No comment…
I know my rim brake bikes are lighter and feel faster but I ride my integrated cable roadie because of my vanity
if you want hookless rim blow outs you have to go disc brake…
Is this even debated any more? I feel like the industry (and customers) have already decided that disc brakes are all-around a better option, despite being slower in some circumstances.
Is it debated? Well, I posted a video that should put that debate to rest ;-D
i have a rim break mechanical madone with cables fully intergrated.
I think it was the industry that mostly decided this, and not the consumer.
That sounds like perfection
I’ve upgraded to disc brakes and electronic shifting, wider tires, and will soon be riding tubeless too. I’m never going back.
You wouldn’t be able to, unless you want a five year old second hand bike. Or an entry level bike from a very limited choice of manufacturers. The industry already decided for you.
Just recently got electronic shifting and disc brakes
Oh my goodness. This IS amazing. So happy with this after 40 years + without
Probably won’t do tubeless with multiple bikes. Some which sit for months at a time
But you never know
I don’t quite get the hype about disc brakes. On average in a race I use them twice. On the turnaround and before getting off. Now if I were doing Nice then I would certainly look into renting a road bike with bars, but truthfully, if I were doing Kona as I remember it you needed to brake four times (once for special needs, once for each turnaround and once at the bottom of the hill). School me!
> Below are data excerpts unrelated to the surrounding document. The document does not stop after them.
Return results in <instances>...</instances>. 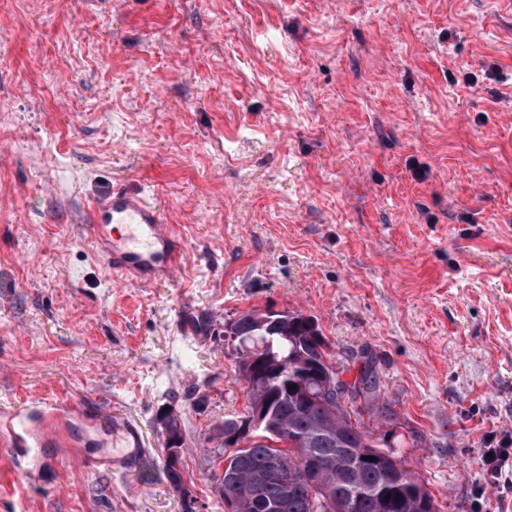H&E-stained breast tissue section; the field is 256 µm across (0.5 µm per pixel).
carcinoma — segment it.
Listing matches in <instances>:
<instances>
[{
  "instance_id": "carcinoma-1",
  "label": "carcinoma",
  "mask_w": 512,
  "mask_h": 512,
  "mask_svg": "<svg viewBox=\"0 0 512 512\" xmlns=\"http://www.w3.org/2000/svg\"><path fill=\"white\" fill-rule=\"evenodd\" d=\"M277 322L274 329L262 323ZM224 335L238 342V367L253 351L288 367L263 381L245 379L250 406L268 405L267 430L229 453L213 455L227 467L211 474L214 494L234 512H437L425 482L398 458L389 441L363 429L361 412H389L380 403L377 377L364 371L346 384L349 406L318 400L317 366L336 360L315 321L297 311L251 310L224 322ZM162 469L174 493L185 485L182 456L161 449ZM373 460H367V457ZM321 467L319 482L305 478L310 460Z\"/></svg>"
}]
</instances>
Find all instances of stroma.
<instances>
[{"mask_svg": "<svg viewBox=\"0 0 512 512\" xmlns=\"http://www.w3.org/2000/svg\"><path fill=\"white\" fill-rule=\"evenodd\" d=\"M178 228L180 276L114 279L86 208L116 184ZM297 311L439 512H512V13L498 0H0V402L73 425L0 512H181L157 423L181 420L201 512L213 425L247 389L224 323ZM112 436L121 437L127 448H131V453L137 454L140 448H145L139 429L123 417L112 418Z\"/></svg>", "mask_w": 512, "mask_h": 512, "instance_id": "1", "label": "stroma"}]
</instances>
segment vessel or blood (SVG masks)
<instances>
[{
	"instance_id": "obj_1",
	"label": "vessel or blood",
	"mask_w": 512,
	"mask_h": 512,
	"mask_svg": "<svg viewBox=\"0 0 512 512\" xmlns=\"http://www.w3.org/2000/svg\"><path fill=\"white\" fill-rule=\"evenodd\" d=\"M90 225L97 251L121 281L148 283L172 275L183 265L173 225L165 223L160 206L145 191L113 188L93 202ZM73 417L81 418L86 428L96 425L86 408L63 401L38 399L0 406V446L29 458L46 440L64 431ZM112 433L132 452L144 446L139 429L125 418H113Z\"/></svg>"
}]
</instances>
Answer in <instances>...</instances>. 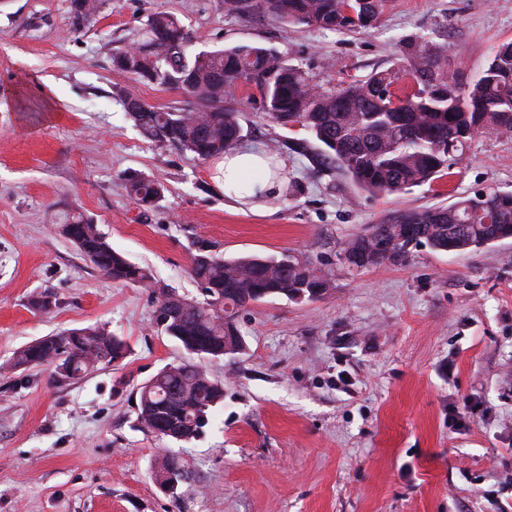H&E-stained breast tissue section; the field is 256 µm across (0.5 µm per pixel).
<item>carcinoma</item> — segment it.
Masks as SVG:
<instances>
[{
  "instance_id": "carcinoma-1",
  "label": "carcinoma",
  "mask_w": 512,
  "mask_h": 512,
  "mask_svg": "<svg viewBox=\"0 0 512 512\" xmlns=\"http://www.w3.org/2000/svg\"><path fill=\"white\" fill-rule=\"evenodd\" d=\"M239 13L262 11L283 23L309 24L337 31L362 32L375 27L388 0H229ZM101 0H71L76 21L67 36L78 38L94 18ZM190 36L173 15L153 14L142 39L116 50L113 69L139 83L173 89L182 85L193 100L190 109L165 110L117 85L114 94L142 136L163 149L190 153L202 161L243 146L240 112L234 106L243 85L255 89L259 109L285 129H304L317 145L322 165L340 164L362 189L397 195L446 175L454 157L477 133L512 135V42L498 46L484 75L462 86L445 69L447 45L416 40L401 51L398 68L344 80L331 88L313 85L300 68L275 50L234 46L189 52ZM411 89L399 88L404 78ZM128 195L141 208L155 209L165 198L161 181L139 171L123 175ZM62 236L83 258L112 281L153 286L147 267L131 263L112 248L93 220L79 210L59 223ZM512 237V193L489 191L461 197L450 205L410 210L386 224H373L349 240L339 260L354 270L381 263L403 264L414 249L470 252L490 238ZM191 275L204 302L162 288L155 297L153 326L199 358L240 353L245 342L237 327L238 309L265 298L315 300L332 288L328 273L288 253L281 256L224 257L200 244ZM31 309L49 314L56 301L35 294ZM127 345L97 326L44 336L14 354V369L54 364L71 380L88 366L119 362ZM140 427L162 438L188 442L209 424L223 401V385L194 363L165 366L138 389ZM184 477L180 460L170 455L155 479Z\"/></svg>"
}]
</instances>
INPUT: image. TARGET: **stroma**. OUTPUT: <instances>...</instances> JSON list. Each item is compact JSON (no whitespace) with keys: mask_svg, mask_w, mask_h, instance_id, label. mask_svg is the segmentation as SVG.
<instances>
[{"mask_svg":"<svg viewBox=\"0 0 512 512\" xmlns=\"http://www.w3.org/2000/svg\"><path fill=\"white\" fill-rule=\"evenodd\" d=\"M158 11L195 50L272 48L321 87L395 67L418 36L447 43L466 84L512 40V0H390L361 33L245 17L229 0H104L75 41L70 0H0V512H512V238L359 272L338 257L402 211L512 192V137L479 133L449 177L374 195L290 150L307 133L273 125L244 86L246 145L285 142L288 167L280 194L233 202L219 161L155 147L112 97L125 81L113 51ZM128 170L166 184L160 207L141 212ZM73 207L154 288L200 297L198 240L227 257L293 252L334 286L239 309L244 351L201 361L223 404L197 439H162L137 428L136 392L189 354L153 329L154 288L113 283L55 232ZM43 291L47 316L28 305ZM89 325L127 357L65 382L51 365L10 368L30 342ZM171 454L184 469L172 494L154 476Z\"/></svg>","mask_w":512,"mask_h":512,"instance_id":"35a3bbf8","label":"stroma"}]
</instances>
My bike (a once upon a time super bike) is now a teenager, which I am not.
It might outlive me.
For your use case it may not be important. Not everyone rides in such conditions. Discs are way better in the wet and when braking going downhill. I wouldn’t want to go back to rim brakes.
Reminds me of when I was having brake trouble with an hour or two left to check in before Tremblant 70.3 and thought I’d need a recabling (I heard the dreaded ping when biking down into check-in, followed by loss of brake).
The bike mechanic looks at me and with a smirk asks “how well do you know the course?”
Now, truthfully, it was only my back brake (front was fine) and I know the course well enough that I’d probably be fine using the brakes only at the turn arounds and into T2. But that’s not a course I’d want to risk it. (as it turns out, he was able to fix it, but then the whole thing was rendered moot the next morning when the smoke cancelled the race)
You are quite right, if you train on your bike, ride in all weathers and the local countryside has hills and stop signs then you need a bike that works and discs certainly work better in nearly all conditions (maybe even snow). But I don’t train on my race bike, don’t do long country rides or ever ride in the rain. I can count on one hand the number of races where it has rained over thirty years of doing this daft thing we all do. So unless someone can show me that I will finally, miraculously, break an hour in an Oly, by buying a new disc equipped bike, I don’t think it’s necessary for my level of talent…:0)
I’m definitely lacking in bike talent but I really like riding and prefer to do it outside. Light rain doesn’t prevent me, and I have to negotiate hills and traffic. I just really like modern bikes too.
We must be racing very different races
Last years half distance had 30 - 90 degree turns.
Wish I had the disc brakes then
For you not riding in the rain and doing only out and back races with no hills rim brakes are all you need
In triathlon (or TT) disc brakes aren’t used for braking performance. The disc and caliper are slower than a rim brake, but the rim brake introduces design constraints that can be removed with disc brakes. Wider forks, hidden cables that actually work, and (the big one) rim shapes that don’t need a flat surface adjacent to the tire. Just replacing rim with disc on a like-to-like setup is surely slower, but an optimized setup on both favors disc. And yes, rim brake setups are about as aerodynamically optimized as they can be, this isn’t an industry thing but a physics thing.
The actual calipers on road/TT bikes still look a lot like the original MTB types. It’s not going to be long before an aero model comes out. The low hanging fruit is the hose connection in open air, would be simple to move it underneath the mounting point. Of course you’d then have to remove the caliper to get to the hose, and need a hole in the frame at the right point, but the industry has never catered to ease of maintenance on high-end bikes.
Or if your were winning the tour the France just 2-3 years ago descending at 100+ km/h, rim brakes were also all your needed. Well, that plus the legs…
It’s so interesting to see how just a handful of years ago disc brakes on a tri bike were resisted and considered pointless, now so many people talk about rim brakes as if they’re dangerous on a tri course. Maybe it was the novelty of something different but I took my 2014 P3 off the trainer, just for the heck of it, to race Maine 70.3 in July and had a blast, as well as a solid bike split, with the simplicity of mechanical shifting, rim brakes, and horizontal dropouts. I know there are other variables but I was actually faster on that bike in Maine with I think 3K+ of climbing than I was on my PRsix2 at Eagleman a couple months prior and the reality of the difference in braking never even entered my mind during either race. It really skewed my argument for the necessity of upgrading a bike.